There have been news items and queries from the press on the slow growth rate in the National Savings investments during the first half of CFY 2017-18. National Savings found it appropriate to issue this press release to put things in perspective.
This has been clarified that there have been no across the board withdrawals in National Savings Schemes (“NSS”) as mentioned in some sections of the press. The main exit in investments have been witnessed in 3 year tenor schemes where the profit rates are linked to the primary auctions of Pakistan Investment Bonds (“PIB”) of relevant tenor, like all other NSSs.
In the last six months consecutive bids of PIBs auctions have been rejected whereas no bid were received for six and twelve months Treasury Bills (“T-Bills”) after September 17, hence, the profit rates of NSS remained unchanged for the last one year (last revised in February 2017). While, on the other hand, the profit rates in the market, including the secondary market rates for PIBs, have been increasing. Thus, created a temporary rate anomaly in the market and exodus of institutional investors funds from National Savings in medium term deposits, and slow growth in investments otherwise. The main welfare scheme – Bahbood Savings Certificates (“BSCs”) – which constitutes 23% of the total portfolio of National Savings and offers upto 200 bps preferential rate than the product of National Savings of similar tenor, have been registering increasing investment trend, despite the fact that this schemes is facing stiff competition from the microfinance banks.
Weakening of Pak Rupee has been identified in press as one of the possible reasons behind the low savings mobilization. It is clarified that the anticipated depreciation of Pak Rupee against the US Dollar is not the reason for lower savings growth rate. National Savings (or CDNS) investors are mainly individuals who have conservative investment outlook and do not risk to arbitrage for the short-term gains. The flight of funds from National Savings has predominantly taken place in case of institutional investors – the employee trust funds – which are typically long term players and do not exit the investments frequently either. They are not allowed or refrain from foreign currency investments/ exposures.
With respect to the negative growth rate in savings mobilization for the last three years, CDNS would like to clarify that it has anticipated this situation in view of the falling interest rate environment; therefore, the fall in growth rate was accounted for in the projections and accordingly included in the Budget Books. CDNS is proud to say that it has been meeting all its targets set by the Finance Division without fail. In fact, it has been exceeding it’s own targets and making up for the shortfall in the other distribution channels, particularly the Commercial Banks which have been showing a continuous negative trend for the past three years. On the other hand, despite lowest interest rates in decades, National Savings has raised Rs. 622 Billion gross receipts in the last six months of CFY 2018, which is highest number of the gross receipts in the similar period over the last three years.

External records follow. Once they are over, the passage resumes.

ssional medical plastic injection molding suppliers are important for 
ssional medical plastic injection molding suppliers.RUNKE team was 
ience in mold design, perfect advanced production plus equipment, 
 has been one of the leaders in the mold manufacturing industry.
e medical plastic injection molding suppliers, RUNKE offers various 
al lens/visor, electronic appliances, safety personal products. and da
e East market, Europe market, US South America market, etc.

To arrest the situation of falling investment growth rate, National Savings is making profound efforts to compete on the bases of customer service delivery instead of the profit rates only. National Savings has recently established a Computerized Complaint Resolution System through which complaints are monitored till their final resolution through a system generated tracking ID. Along with this, a state of the art Call Center has been established through which customers can register their complaints. Moving further into the digital era, National Savings has launched a non-financial version of mobile application called “Qoumi Bachat Digital” which has enabled customers to view their profits, investments in the certificates and accounts, get notifications on the transactions, view transaction history and also save prize bond numbers to be searched in the Prize Bond draws. National Savings is launching a financial version of the mobile application along with Card Management System and Mobile Wallets for their esteemed investors within the next six months.
National Savings introduced Centralized Clearinghouse facility in January 2017 to the investors through which the cheque clearing time has been reduced from 7-10 days to only 1-3 days, and has allowed third-party payments from Saving Accounts in October 2017 using them as Operating Accounts like Commercial Banks which will help in retaining investments with CDNS and enhancing deposits in Saving Accounts (where outflow was ~Rs. 125 billion in CFY 2017-18).

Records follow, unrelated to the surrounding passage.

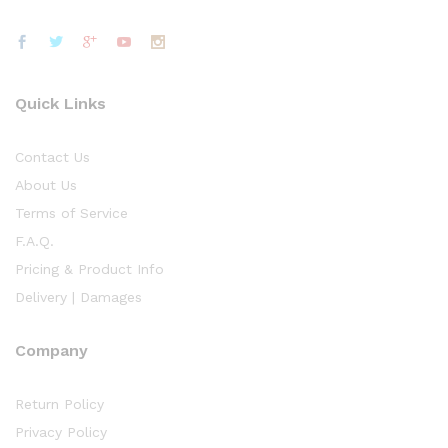
Quick Links
Contact Us
About Us
Terms of Service
F.A.Q.
Pricing & Product Info
Delivery | Damages
Company
Return Policy
Privacy Policy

There are at least four new products, including Sharia Compliant Product, Overseas Pakistanis Savings Certificates (“OPSCs”) which are being launched in next five months of CFY to help compensate for the reduction in existing interest rate sensitive schemes. OPSCs will not be issued to the certificates for onshore investors; the proposed OPSCs will only be offered for Overseas/ Non-Resident Pakistanis. Therefore, there’s no point in onshore investors “hoarding foreign currency” in anticipation of the issuance of the proposed OPSCs as eluded in one of the news items. The rate of return on the proposed certificates has not been finalized as yet. The products will only be issued once structure, launch plan and rules of the proposed certificates are formally approved by the Finance Division and the Federal Cabinet.
Shuhadah Families Welfare Account and BSC for Persons with Disabilities were announced in Federal Budget 2017-18 and are being launched in a record time. Some newspaper claims that these products having been under discussion for the past one year is not fair. It must be appreciate that the NSS have far reaching impact on the general public and; therefore, these products must be launched with great care and after thorough due diligence.
Through new products and modern initiatives, discussed above, National Savings aim to compete in the market on the superior customer service delivery and the offering products with sticky investments instead of competing on profit rates alone.